"Nós nos encontramos em face de enormes problemas globais e locais, que exigem esforços comuns das religiões. O 'diálogo da vida' é cada vez mais importante", afirma o teólogo alemão.
Se, de um lado, as pesquisas acadêmicas indicam que cresce o número daqueles que vivem indiferentes a Deus, não participam de nenhuma matriz religiosa e confiam que o desenvolvimento tecnológico e científico será a via para resolver os problemas da humanidade, para os mais otimistas, ou o caminho para tornar a existência humana ainda mais insustentável e miserável, para os pessimistas, de outro, o tempo litúrgico do Advento continua a repetir um convite e um chamado feito por Cristo: “Convertei-vos e crede no Evangelho”.
Antes de aceitar o chamado, contudo, é preciso responder a uma pergunta anterior: "Quem é Jesus?". Essa questão, proposta pela edição 248 da Revista IHU On-Line, em dezembro de 2007, continua a nos interpelar. Como respondeu Reinhold Bernhardt naquela ocasião, "Jesus Cristo representa a verdade de Deus, no modo como ela é transmitida no Novo Testamento. Segundo Paulo, ser cristão significa: estar-em-Cristo, e isto novamente significa: estar-na-verdade-de-Deus. Isto, primariamente, não é uma verdade proposicional, que se pode 'ter' e 'afirmar' como soma de convicções, mas é uma afirmativa confiável. Ela soa: 'Nada nos pode separar do amor de Deus'. Trata-se de uma verdade existencial, a partir da qual o ser humano pode viver. Ela renovadamente transforma sua vida".
A pergunta seguinte, "concreta", como lembrou o jesuíta Adroaldo Palaoro em seu Comentário do Evangelho durante o Advento, publicado na página eletrônica do Instituto Humanitas Unisinos - IHU, é: "Que devemos fazer?" Para respondê-la, Bernhardt recorreu à parábola do bom samaritano. "No exemplo do bom samaritano, Jesus não colocou os olhos no sacerdote, que ia apressadamente ao serviço divino em Jerusalém, nem no levita, porém em um homem da Samaria, por eles considerado como descrente, como desinteressado prestador de socorro. Para Jesus, não era decisiva a confissão religiosa, também não o reconhecimento dele pela fé (Mateus 7,21), porém fazer aquilo que Deus quer: solidariedade ativa para com famintos, enfermos, estrangeiros, prisioneiros (Mateus 25,31ss.). E assim ele dizia: 'Quem faz a vontade de Deus, é meu irmão e minha irmã e minha mãe' (Marcos 3,35). Por isso, 'virão do Oriente e do Ocidente, do Norte e do Sul, os que sentarão à minha mesa no Reino de Deus' (Lucas 13,39)".

● **Descrição da tarefa**:
Responda com base no trecho do texto:
1. Segundo o teólogo alemão, o que é cada vez mais importante?
2. Em que edição e em que mês e ano a Revista IHU On-Line propôs a pergunta "Quem é Jesus?"?
3. A que parábola Bernhardt recorreu para responder à pergunta "Que devemos fazer?"?

● **Trecho do material**:
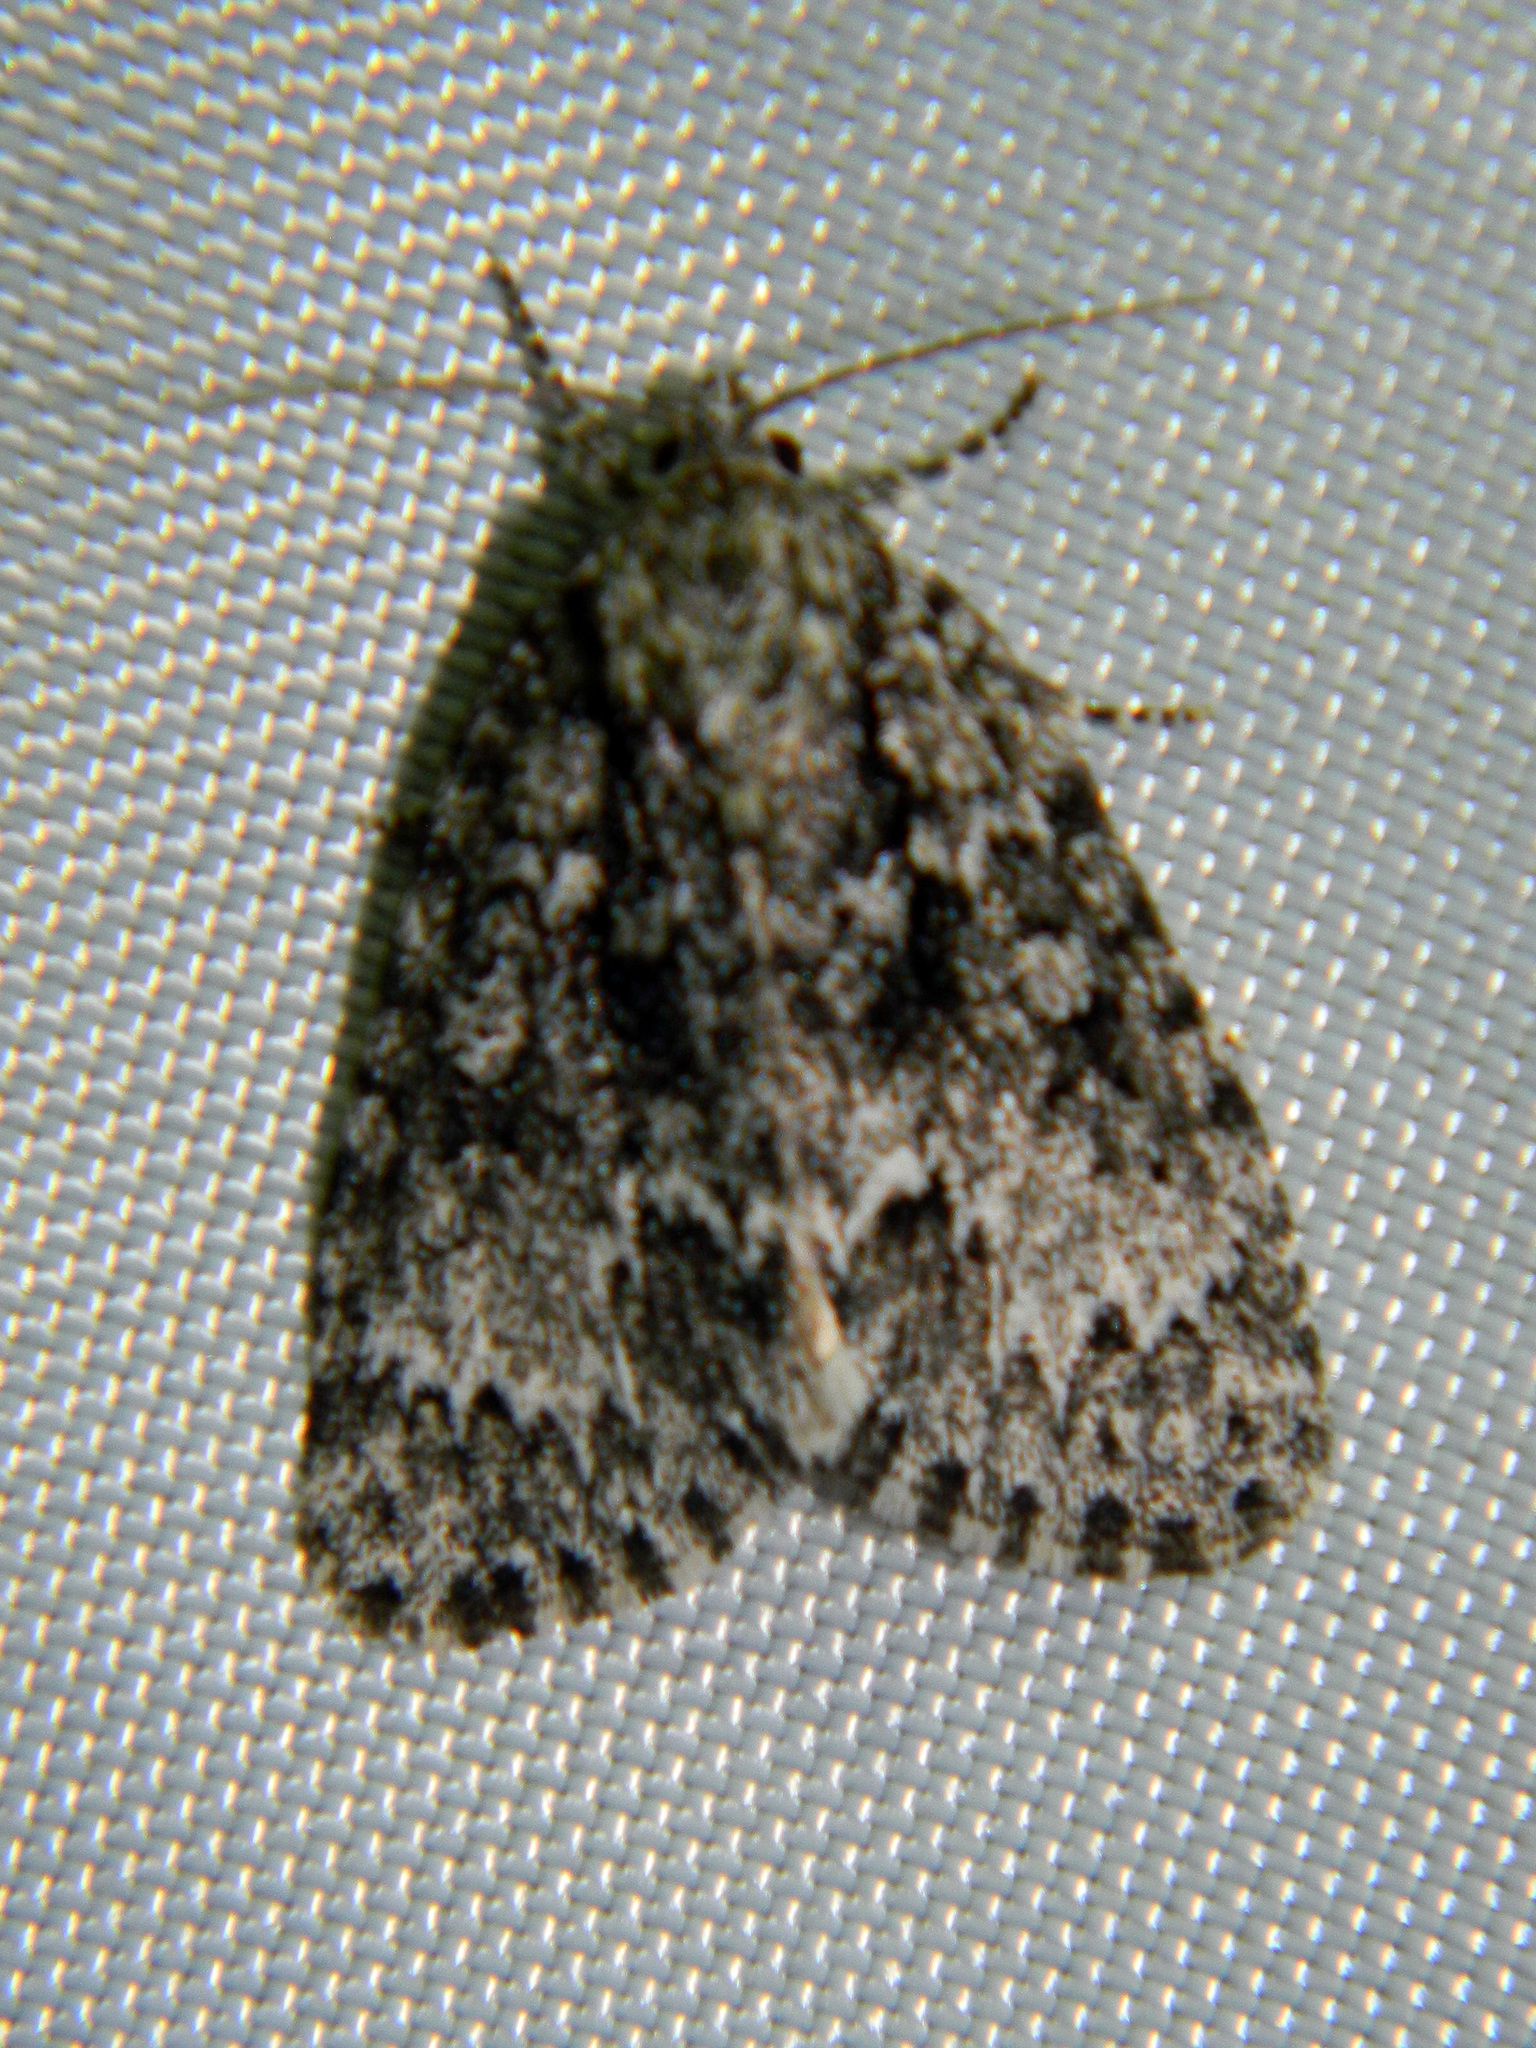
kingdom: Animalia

● **Resposta**:
1. O "diálogo da vida".
2. Na edição 248, em dezembro de 2007.
3. À parábola do bom samaritano.